Dem Fall lag folgender Sachverhalt zugrunde: Der heute 71 Jahre alte Kläger aus Gevelsberg ist Erbe seines im Jahre 2014 im Alter von 97 Jahren verstorbenen Vaters und Erblassers. Dieser und die im Jahre 2005 im Alter von 84 Jahren verstorbene Mutter des Klägers hatten diesen in einem im Jahre 1961 errichteten und im Jahre 2000 geänderten gemein­schaft­lichen Testament zum Schlusserben des längstlebenden Ehegatten eingesetzt.

Beklagte erhält lebenslanges Wohnrecht an Eigen­tums­wohnung des Klägers

Nach dem Tode der Mutter lernte der Vater die heute 78 Jahre alte Beklagte kennen, mit der er seit 2010 in einem Haushalt zusammenlebte. Auf Wunsch des Vaters vereinbarte der Kläger mit der Beklagten im Jahre 2010 ein lebenslanges Wohnrecht an einer im Eigentum des Klägers stehenden Wohnung unter der Bedingung, dass die Beklagte den Vater bis zu dessen Tode oder bis zu einer Heimaufnahme pflege und in Bezug auf das von ihr und dem Vater bewohnte Haus keine Besitzansprüche stelle.

In der Folgezeit übertrug der Vater der Beklagten verschiedene Vermö­gens­ge­gen­stände (u.a. Fonds­be­tei­li­gungen, Schuld­ver­schrei­bungen Genussrechte, Lebens­ver­si­che­rungen) im Wert von ca. 222.000 Euro. Aus diesen erhielt die Beklagte Dividenden in Höhe von ca. 23.500 Euro. Durch Barabhebungen erlangte die Beklagte weitere 50.000 Euro aus dem Vermögen des Erblassers.

(Auflistung aus einer Datensammlung)

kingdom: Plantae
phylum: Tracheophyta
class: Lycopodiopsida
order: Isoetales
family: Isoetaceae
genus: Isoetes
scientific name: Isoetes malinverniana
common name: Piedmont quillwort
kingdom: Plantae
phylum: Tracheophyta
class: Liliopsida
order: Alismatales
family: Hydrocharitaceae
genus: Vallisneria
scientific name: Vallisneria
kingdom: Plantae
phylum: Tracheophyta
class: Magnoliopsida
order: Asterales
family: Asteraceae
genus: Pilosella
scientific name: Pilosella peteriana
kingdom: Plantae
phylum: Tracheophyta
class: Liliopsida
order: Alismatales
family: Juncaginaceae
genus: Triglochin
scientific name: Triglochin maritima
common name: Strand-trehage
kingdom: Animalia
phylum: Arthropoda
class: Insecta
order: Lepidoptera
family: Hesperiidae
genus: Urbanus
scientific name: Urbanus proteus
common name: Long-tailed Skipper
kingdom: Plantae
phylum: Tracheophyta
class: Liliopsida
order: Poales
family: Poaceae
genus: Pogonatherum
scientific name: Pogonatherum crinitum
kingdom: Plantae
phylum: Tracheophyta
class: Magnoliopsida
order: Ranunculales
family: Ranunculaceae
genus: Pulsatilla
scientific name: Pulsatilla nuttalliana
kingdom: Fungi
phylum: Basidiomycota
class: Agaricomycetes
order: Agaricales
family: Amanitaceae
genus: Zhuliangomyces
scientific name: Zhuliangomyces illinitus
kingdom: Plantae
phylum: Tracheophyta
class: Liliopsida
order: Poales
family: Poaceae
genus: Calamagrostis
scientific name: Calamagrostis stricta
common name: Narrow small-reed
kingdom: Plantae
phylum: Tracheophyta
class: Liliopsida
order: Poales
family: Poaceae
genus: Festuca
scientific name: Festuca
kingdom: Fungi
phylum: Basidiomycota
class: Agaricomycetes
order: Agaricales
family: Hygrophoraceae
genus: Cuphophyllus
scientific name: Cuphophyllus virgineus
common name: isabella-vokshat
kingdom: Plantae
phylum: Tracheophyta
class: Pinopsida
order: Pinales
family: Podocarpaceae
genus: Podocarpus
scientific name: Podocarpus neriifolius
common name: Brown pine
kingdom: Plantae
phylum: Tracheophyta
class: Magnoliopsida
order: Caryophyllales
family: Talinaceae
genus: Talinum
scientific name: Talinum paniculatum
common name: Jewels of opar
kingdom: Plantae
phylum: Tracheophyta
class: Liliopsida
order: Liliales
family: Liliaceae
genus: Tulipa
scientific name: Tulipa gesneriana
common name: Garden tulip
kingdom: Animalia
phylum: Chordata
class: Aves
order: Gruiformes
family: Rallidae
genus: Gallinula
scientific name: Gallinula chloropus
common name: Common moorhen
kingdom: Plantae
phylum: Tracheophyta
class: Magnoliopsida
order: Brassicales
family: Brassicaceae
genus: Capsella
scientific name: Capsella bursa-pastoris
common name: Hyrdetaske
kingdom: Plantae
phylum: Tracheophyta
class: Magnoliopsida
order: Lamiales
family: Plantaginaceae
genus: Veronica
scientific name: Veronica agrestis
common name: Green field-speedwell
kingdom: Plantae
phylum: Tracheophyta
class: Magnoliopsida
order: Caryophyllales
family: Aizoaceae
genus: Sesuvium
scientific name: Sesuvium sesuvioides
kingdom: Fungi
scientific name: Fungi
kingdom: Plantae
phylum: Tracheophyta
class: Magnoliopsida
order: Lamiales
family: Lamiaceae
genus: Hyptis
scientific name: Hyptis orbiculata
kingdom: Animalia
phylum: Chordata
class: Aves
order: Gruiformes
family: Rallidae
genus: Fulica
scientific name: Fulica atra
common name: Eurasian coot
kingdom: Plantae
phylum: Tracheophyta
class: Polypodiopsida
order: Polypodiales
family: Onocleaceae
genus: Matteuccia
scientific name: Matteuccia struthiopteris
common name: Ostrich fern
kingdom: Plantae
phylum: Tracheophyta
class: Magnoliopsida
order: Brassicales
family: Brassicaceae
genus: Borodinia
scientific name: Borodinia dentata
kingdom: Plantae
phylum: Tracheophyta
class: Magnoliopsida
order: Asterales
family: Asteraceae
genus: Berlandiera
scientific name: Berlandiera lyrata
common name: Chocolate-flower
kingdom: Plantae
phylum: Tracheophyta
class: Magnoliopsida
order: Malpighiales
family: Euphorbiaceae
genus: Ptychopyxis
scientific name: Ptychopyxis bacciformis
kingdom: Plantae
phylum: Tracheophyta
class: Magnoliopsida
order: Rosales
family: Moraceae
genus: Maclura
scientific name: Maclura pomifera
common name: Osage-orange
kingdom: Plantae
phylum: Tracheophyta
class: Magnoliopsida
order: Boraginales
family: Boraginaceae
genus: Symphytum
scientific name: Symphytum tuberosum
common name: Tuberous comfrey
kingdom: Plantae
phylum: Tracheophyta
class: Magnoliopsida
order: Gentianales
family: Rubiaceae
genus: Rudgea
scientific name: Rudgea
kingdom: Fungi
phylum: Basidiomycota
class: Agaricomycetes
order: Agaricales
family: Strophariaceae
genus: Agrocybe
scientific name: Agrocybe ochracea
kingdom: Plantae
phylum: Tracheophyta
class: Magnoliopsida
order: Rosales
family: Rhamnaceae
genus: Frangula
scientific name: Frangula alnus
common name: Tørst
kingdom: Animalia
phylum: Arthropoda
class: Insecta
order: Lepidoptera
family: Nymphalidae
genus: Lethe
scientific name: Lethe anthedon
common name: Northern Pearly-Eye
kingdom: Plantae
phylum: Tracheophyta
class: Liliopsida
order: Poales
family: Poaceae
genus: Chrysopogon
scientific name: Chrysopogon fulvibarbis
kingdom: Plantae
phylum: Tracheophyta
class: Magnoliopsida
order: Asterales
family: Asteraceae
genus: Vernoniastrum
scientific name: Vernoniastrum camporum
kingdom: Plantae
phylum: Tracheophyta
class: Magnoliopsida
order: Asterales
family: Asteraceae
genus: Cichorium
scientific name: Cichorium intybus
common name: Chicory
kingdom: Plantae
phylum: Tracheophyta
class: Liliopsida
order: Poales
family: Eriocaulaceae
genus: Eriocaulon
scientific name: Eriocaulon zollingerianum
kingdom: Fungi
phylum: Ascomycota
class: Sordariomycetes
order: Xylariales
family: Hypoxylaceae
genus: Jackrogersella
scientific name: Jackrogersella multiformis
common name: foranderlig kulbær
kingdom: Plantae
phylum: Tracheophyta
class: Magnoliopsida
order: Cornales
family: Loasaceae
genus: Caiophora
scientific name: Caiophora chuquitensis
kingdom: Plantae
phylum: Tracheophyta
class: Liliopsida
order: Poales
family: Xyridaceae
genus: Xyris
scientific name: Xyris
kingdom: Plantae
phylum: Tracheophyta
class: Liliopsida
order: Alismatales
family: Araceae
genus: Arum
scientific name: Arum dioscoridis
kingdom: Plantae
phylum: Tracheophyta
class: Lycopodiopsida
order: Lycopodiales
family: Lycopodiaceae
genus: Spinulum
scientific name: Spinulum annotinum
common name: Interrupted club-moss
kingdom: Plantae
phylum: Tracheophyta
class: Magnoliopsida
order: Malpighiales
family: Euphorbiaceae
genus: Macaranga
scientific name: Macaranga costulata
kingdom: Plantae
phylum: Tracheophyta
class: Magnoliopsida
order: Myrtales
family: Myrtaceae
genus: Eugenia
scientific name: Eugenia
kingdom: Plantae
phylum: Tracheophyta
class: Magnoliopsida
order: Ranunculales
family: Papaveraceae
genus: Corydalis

### ARBEITSAUFTRAG
Fasse den Textauszug über den Erbfall in zwei Sätzen zusammen. Die Auflistung ist eigenständiges Material und gehört nicht zum Textauszug.

### LÖSUNG
Der heute 71-jährige Kläger aus Gevelsberg ist laut dem gemeinschaftlichen Testament seiner Eltern Schlusserbe seines 2014 verstorbenen Vaters, der nach dem Tod der Mutter seit 2010 mit der heute 78-jährigen Beklagten zusammenlebte. Auf Wunsch des Vaters räumte der Kläger der Beklagten 2010 ein lebenslanges Wohnrecht an seiner Wohnung ein, unter der Bedingung, dass sie den Vater bis zu dessen Tod oder einer Heimaufnahme pflegt, und der Vater übertrug ihr danach Vermögenswerte von etwa 222.000 Euro, aus denen sie rund 23.500 Euro Dividenden erhielt, während sie durch Barabhebungen weitere 50.000 Euro aus seinem Vermögen erlangte.